--- DATA EXTRACT Enclosed Below ---

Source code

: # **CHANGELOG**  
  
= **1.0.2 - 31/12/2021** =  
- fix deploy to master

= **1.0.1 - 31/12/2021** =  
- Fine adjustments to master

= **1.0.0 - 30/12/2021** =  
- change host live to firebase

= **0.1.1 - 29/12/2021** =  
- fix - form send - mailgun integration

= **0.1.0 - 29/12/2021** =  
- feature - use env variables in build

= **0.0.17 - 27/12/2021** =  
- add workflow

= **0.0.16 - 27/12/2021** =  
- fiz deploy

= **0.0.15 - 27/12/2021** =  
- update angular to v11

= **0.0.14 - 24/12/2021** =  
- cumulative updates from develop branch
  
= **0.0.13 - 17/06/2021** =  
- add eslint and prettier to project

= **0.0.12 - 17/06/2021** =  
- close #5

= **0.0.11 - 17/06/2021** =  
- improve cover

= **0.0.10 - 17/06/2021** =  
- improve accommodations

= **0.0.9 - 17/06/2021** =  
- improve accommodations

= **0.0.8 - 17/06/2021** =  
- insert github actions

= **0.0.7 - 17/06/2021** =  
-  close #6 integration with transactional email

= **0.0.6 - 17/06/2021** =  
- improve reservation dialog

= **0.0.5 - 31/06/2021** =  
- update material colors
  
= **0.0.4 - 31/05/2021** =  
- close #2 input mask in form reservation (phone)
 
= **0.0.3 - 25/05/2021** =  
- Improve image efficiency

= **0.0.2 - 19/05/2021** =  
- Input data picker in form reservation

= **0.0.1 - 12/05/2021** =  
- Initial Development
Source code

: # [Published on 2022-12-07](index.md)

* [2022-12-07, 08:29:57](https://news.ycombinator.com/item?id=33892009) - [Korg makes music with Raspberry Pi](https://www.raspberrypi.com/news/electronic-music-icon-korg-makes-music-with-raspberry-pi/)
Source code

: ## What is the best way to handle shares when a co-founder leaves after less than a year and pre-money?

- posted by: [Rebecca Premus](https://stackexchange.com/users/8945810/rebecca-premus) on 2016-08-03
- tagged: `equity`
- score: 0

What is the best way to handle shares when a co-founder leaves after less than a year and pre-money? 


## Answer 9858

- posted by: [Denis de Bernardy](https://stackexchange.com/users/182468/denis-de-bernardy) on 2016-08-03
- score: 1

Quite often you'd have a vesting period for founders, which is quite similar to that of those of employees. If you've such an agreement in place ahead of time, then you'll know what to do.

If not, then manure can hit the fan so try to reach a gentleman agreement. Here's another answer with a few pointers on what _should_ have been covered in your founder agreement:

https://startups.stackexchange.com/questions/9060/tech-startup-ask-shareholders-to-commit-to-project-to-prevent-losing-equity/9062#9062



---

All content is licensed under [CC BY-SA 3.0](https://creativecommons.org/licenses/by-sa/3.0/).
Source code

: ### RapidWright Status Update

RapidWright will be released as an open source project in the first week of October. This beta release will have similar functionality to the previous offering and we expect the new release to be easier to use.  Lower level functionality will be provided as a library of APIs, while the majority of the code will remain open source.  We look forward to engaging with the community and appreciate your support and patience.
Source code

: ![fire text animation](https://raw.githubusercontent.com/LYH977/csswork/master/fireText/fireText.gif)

--- End of Enclosed DATA EXTRACT ---

BRIEF. All records above must be returned exactly as they appear.

EXERCISE RESPONSE.
Source code

: # **CHANGELOG**  
  
= **1.0.2 - 31/12/2021** =  
- fix deploy to master

= **1.0.1 - 31/12/2021** =  
- Fine adjustments to master

= **1.0.0 - 30/12/2021** =  
- change host live to firebase

= **0.1.1 - 29/12/2021** =  
- fix - form send - mailgun integration

= **0.1.0 - 29/12/2021** =  
- feature - use env variables in build

= **0.0.17 - 27/12/2021** =  
- add workflow

= **0.0.16 - 27/12/2021** =  
- fiz deploy

= **0.0.15 - 27/12/2021** =  
- update angular to v11

= **0.0.14 - 24/12/2021** =  
- cumulative updates from develop branch
  
= **0.0.13 - 17/06/2021** =  
- add eslint and prettier to project

= **0.0.12 - 17/06/2021** =  
- close #5

= **0.0.11 - 17/06/2021** =  
- improve cover

= **0.0.10 - 17/06/2021** =  
- improve accommodations

= **0.0.9 - 17/06/2021** =  
- improve accommodations

= **0.0.8 - 17/06/2021** =  
- insert github actions

= **0.0.7 - 17/06/2021** =  
-  close #6 integration with transactional email

= **0.0.6 - 17/06/2021** =  
- improve reservation dialog

= **0.0.5 - 31/06/2021** =  
- update material colors
  
= **0.0.4 - 31/05/2021** =  
- close #2 input mask in form reservation (phone)
 
= **0.0.3 - 25/05/2021** =  
- Improve image efficiency

= **0.0.2 - 19/05/2021** =  
- Input data picker in form reservation

= **0.0.1 - 12/05/2021** =  
- Initial Development
Source code

: # [Published on 2022-12-07](index.md)

* [2022-12-07, 08:29:57](https://news.ycombinator.com/item?id=33892009) - [Korg makes music with Raspberry Pi](https://www.raspberrypi.com/news/electronic-music-icon-korg-makes-music-with-raspberry-pi/)
Source code

: ## What is the best way to handle shares when a co-founder leaves after less than a year and pre-money?

- posted by: [Rebecca Premus](https://stackexchange.com/users/8945810/rebecca-premus) on 2016-08-03
- tagged: `equity`
- score: 0

What is the best way to handle shares when a co-founder leaves after less than a year and pre-money? 


## Answer 9858

- posted by: [Denis de Bernardy](https://stackexchange.com/users/182468/denis-de-bernardy) on 2016-08-03
- score: 1

Quite often you'd have a vesting period for founders, which is quite similar to that of those of employees. If you've such an agreement in place ahead of time, then you'll know what to do.

If not, then manure can hit the fan so try to reach a gentleman agreement. Here's another answer with a few pointers on what _should_ have been covered in your founder agreement:

https://startups.stackexchange.com/questions/9060/tech-startup-ask-shareholders-to-commit-to-project-to-prevent-losing-equity/9062#9062



---

All content is licensed under [CC BY-SA 3.0](https://creativecommons.org/licenses/by-sa/3.0/).
Source code

: ### RapidWright Status Update

RapidWright will be released as an open source project in the first week of October. This beta release will have similar functionality to the previous offering and we expect the new release to be easier to use.  Lower level functionality will be provided as a library of APIs, while the majority of the code will remain open source.  We look forward to engaging with the community and appreciate your support and patience.
Source code

: ![fire text animation](https://raw.githubusercontent.com/LYH977/csswork/master/fireText/fireText.gif)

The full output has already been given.